Langkahnya semakin melambat saat mendaki jalanan aspal menanjak. Aku mengikuti. Dia tampak kelelahan. Kepanasan dan kehausan. Kepalanya tertunduk, semakin lama semakin dalam. Aku ingin menyentuh pundaknya, tapi kuurungkan niatku. Ingin mengajaknya bicara, tapi keraguan membekapku. Jangan-jangan hanya mengganggunya saja. Biarlah kami bermain dengan pikiran masing-masing. Hening. Hanya ada tarikan dan hembusan nafasnya. Dan sesekali bunyi serangga siang.
Sebidang kecil tanah datar, di depan pintu pagar besi yang terkunci gembok karatan, dia berhenti. Tangannya memijat-mijat paha, lalu turun ke betis. Wajahnya tampak meringis. Apa yang bisa kulakukan? Adakah yang seharusnya aku lakukan? Akhirnya aku memberanikan diri bertanya. Suaraku pelan, ragu bergetar, “Apakah aku membebanimu?”
Kubenamkan kepalaku, tidak berani menatapnya. Seperti sebelumnya. Hening. Dia tidak menjawab. Juga tidak memalingkan wajahnya kepadaku. Mungkin dia sudah terlalu lelah. Tapi aku malah bersyukur. Tidak mengganggu istirahat sejenaknya dengan memandangku, lalu menjawabku, atau menjelaskan ini itu. Aku kembali bersyukur, ketika dia mulai mengayunkan kaki, aku buru-buru menyusul.
Aku menghentikan langkahku. Sementara dia masih terus melangkah, berjalan terseok. Suasana ramai di depan. Puluhan anak-anak dan orang dewasa berbaris bertepuk tangan menyambut kedatangannya. Aku berdiri diam, menunggunya menengok ke belakang, ke arahku. Sekadar melambai. Aku ingin memandangnya sekali lagi. Sebentar saja. Tapi dia berbelok dari jalan aspal, ke kiri ke pekarangan kantor kecamatan itu, berbaur dengan rombongan yang telah siap menyambutnya. Perlahan aku menurunkan tanganku, menyimpan lambaianku. Berbalik arah. Menutup wajahku. Terisak.

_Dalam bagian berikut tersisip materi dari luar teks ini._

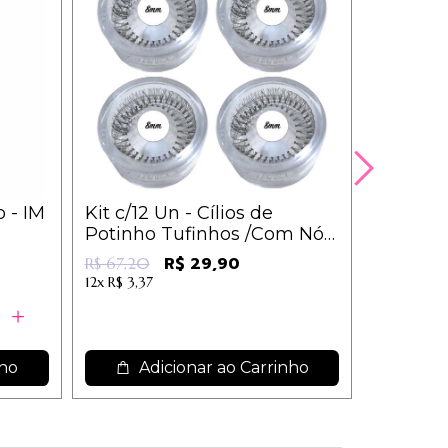
 - IM
Kit c/12 Un - Cílios de
kit c/3 
Potinho Tufinhos /Com Nó -
Mosquet
IM
R$ 23,13
R$ 29,90
R$ 67,20
12x
R$ 3,37
nho
Adicionar ao Carrinho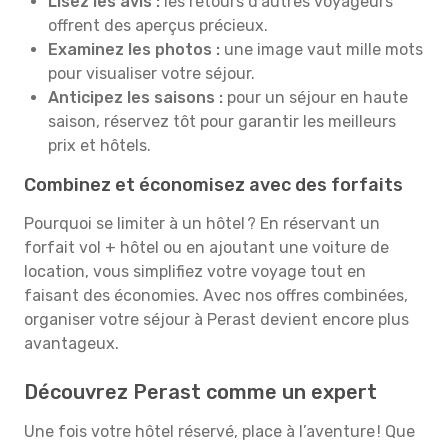
Lisez les avis :
les retours d’autres voyageurs
offrent des aperçus précieux.
Examinez les photos :
une image vaut mille mots
pour visualiser votre séjour.
Anticipez les saisons :
pour un séjour en haute
saison, réservez tôt pour garantir les meilleurs
prix et hôtels.
Combinez et économisez avec des forfaits
Pourquoi se limiter à un hôtel ? En réservant un
forfait vol + hôtel ou en ajoutant une voiture de
location, vous simplifiez votre voyage tout en
faisant des économies. Avec nos offres combinées,
organiser votre séjour à Perast devient encore plus
avantageux.
Découvrez Perast comme un expert
Une fois votre hôtel réservé, place à l’aventure ! Que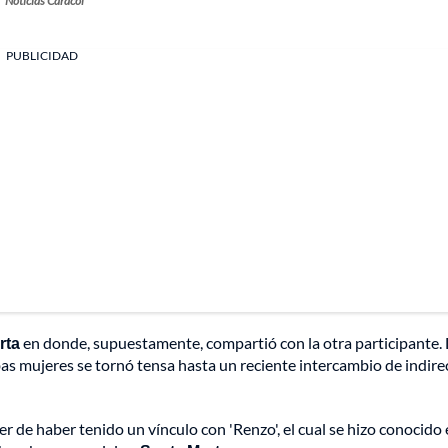
Noticias Caracol
PUBLICIDAD
rta
en donde, supuestamente, compartió con la otra participante.
bas mujeres se tornó tensa hasta un reciente intercambio de indire
 de haber tenido un vínculo con 'Renzo', el cual se hizo conocido 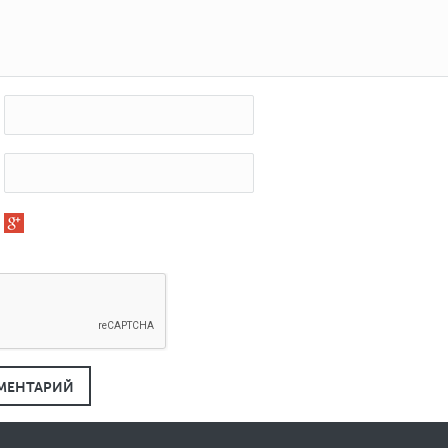
МЕНТАРИЙ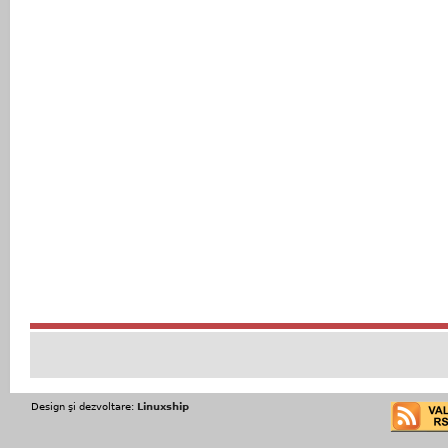
Design şi dezvoltare:
Linuxship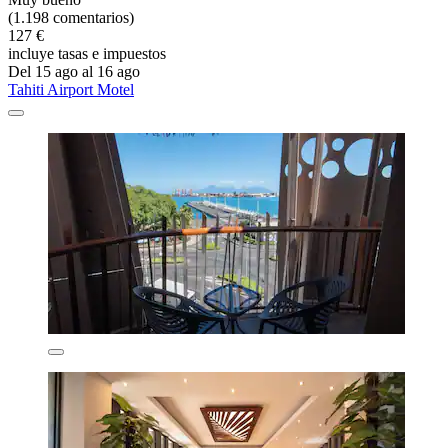
(1.198 comentarios)
127 €
incluye tasas e impuestos
Del 15 ago al 16 ago
Tahiti Airport Motel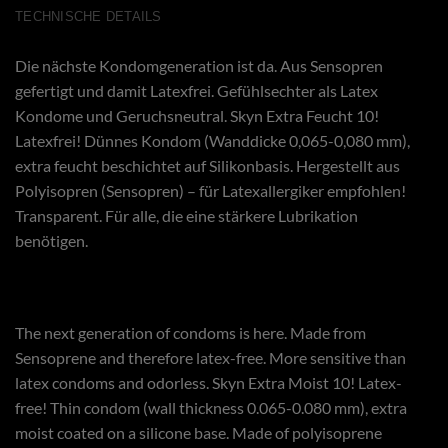
TECHNISCHE DETAILS
Die nächste Kondomgeneration ist da. Aus Sensopren
gefertigt und damit Latexfrei. Gefühlsechter als Latex
Kondome und Geruchsneutral. Skyn Extra Feucht 10!
Latexfrei! Dünnes Kondom (Wanddicke 0,065-0,080 mm),
extra feucht beschichtet auf Silikonbasis. Hergestellt aus
Polyisopren (Sensopren) – für Latexallergiker empfohlen!
Transparent. Für alle, die eine stärkere Lubrikation
benötigen.
The next generation of condoms is here. Made from
Sensoprene and therefore latex-free. More sensitive than
latex condoms and odorless. Skyn Extra Moist 10! Latex-
free! Thin condom (wall thickness 0.065-0.080 mm), extra
moist coated on a silicone base. Made of polyisoprene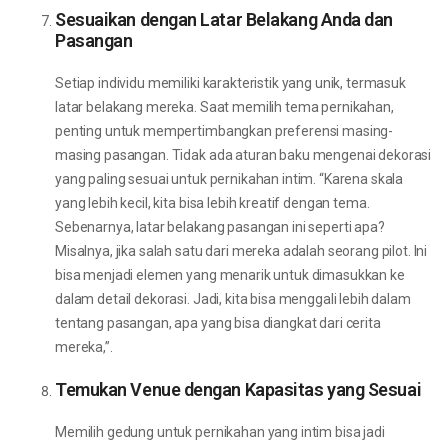
Sesuaikan dengan Latar Belakang Anda dan
Pasangan
Setiap individu memiliki karakteristik yang unik, termasuk
latar belakang mereka. Saat memilih tema pernikahan,
penting untuk mempertimbangkan preferensi masing-
masing pasangan. Tidak ada aturan baku mengenai dekorasi
yang paling sesuai untuk pernikahan intim. “Karena skala
yang lebih kecil, kita bisa lebih kreatif dengan tema.
Sebenarnya, latar belakang pasangan ini seperti apa?
Misalnya, jika salah satu dari mereka adalah seorang pilot. Ini
bisa menjadi elemen yang menarik untuk dimasukkan ke
dalam detail dekorasi. Jadi, kita bisa menggali lebih dalam
tentang pasangan, apa yang bisa diangkat dari cerita
mereka,”.
Temukan Venue dengan Kapasitas yang Sesuai
Memilih gedung untuk pernikahan yang intim bisa jadi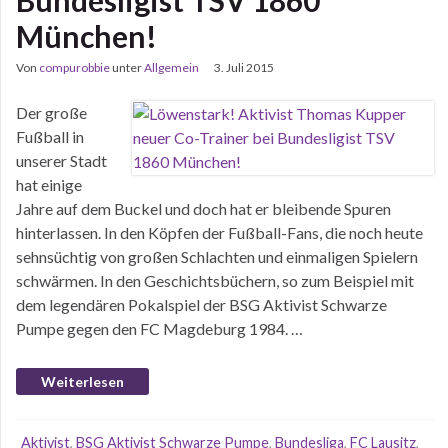
Bundesligist TSV 1860
München!
Von
compurobbie
unter
Allgemein
3. Juli 2015
Der große
Fußball in
unserer Stadt
hat einige
Jahre auf dem Buckel und doch hat er bleibende Spuren
hinterlassen. In den Köpfen der Fußball-Fans, die noch heute
sehnsüchtig von großen Schlachten und einmaligen Spielern
schwärmen. In den Geschichtsbüchern, so zum Beispiel mit
dem legendären Pokalspiel der BSG Aktivist Schwarze
Pumpe gegen den FC Magdeburg 1984. …
Weiterlesen
Aktivist
,
BSG Aktivist Schwarze Pumpe
,
Bundesliga
,
FC Lausitz
,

Aku berjalan kembali ke arah sekolahku. Jauh di depan sana. Aku akan kembali ke ruang praktikum biologi, ruangan yang paling kucintai, ruangan yang membuatku selalu bahagia ketika melihat reaksi murid-murid yang antusias setiap kali praktek. Ruangan yang roboh saat gempa besar dua tahun lalu. Ruangan tempat mereka menemukan jasadku.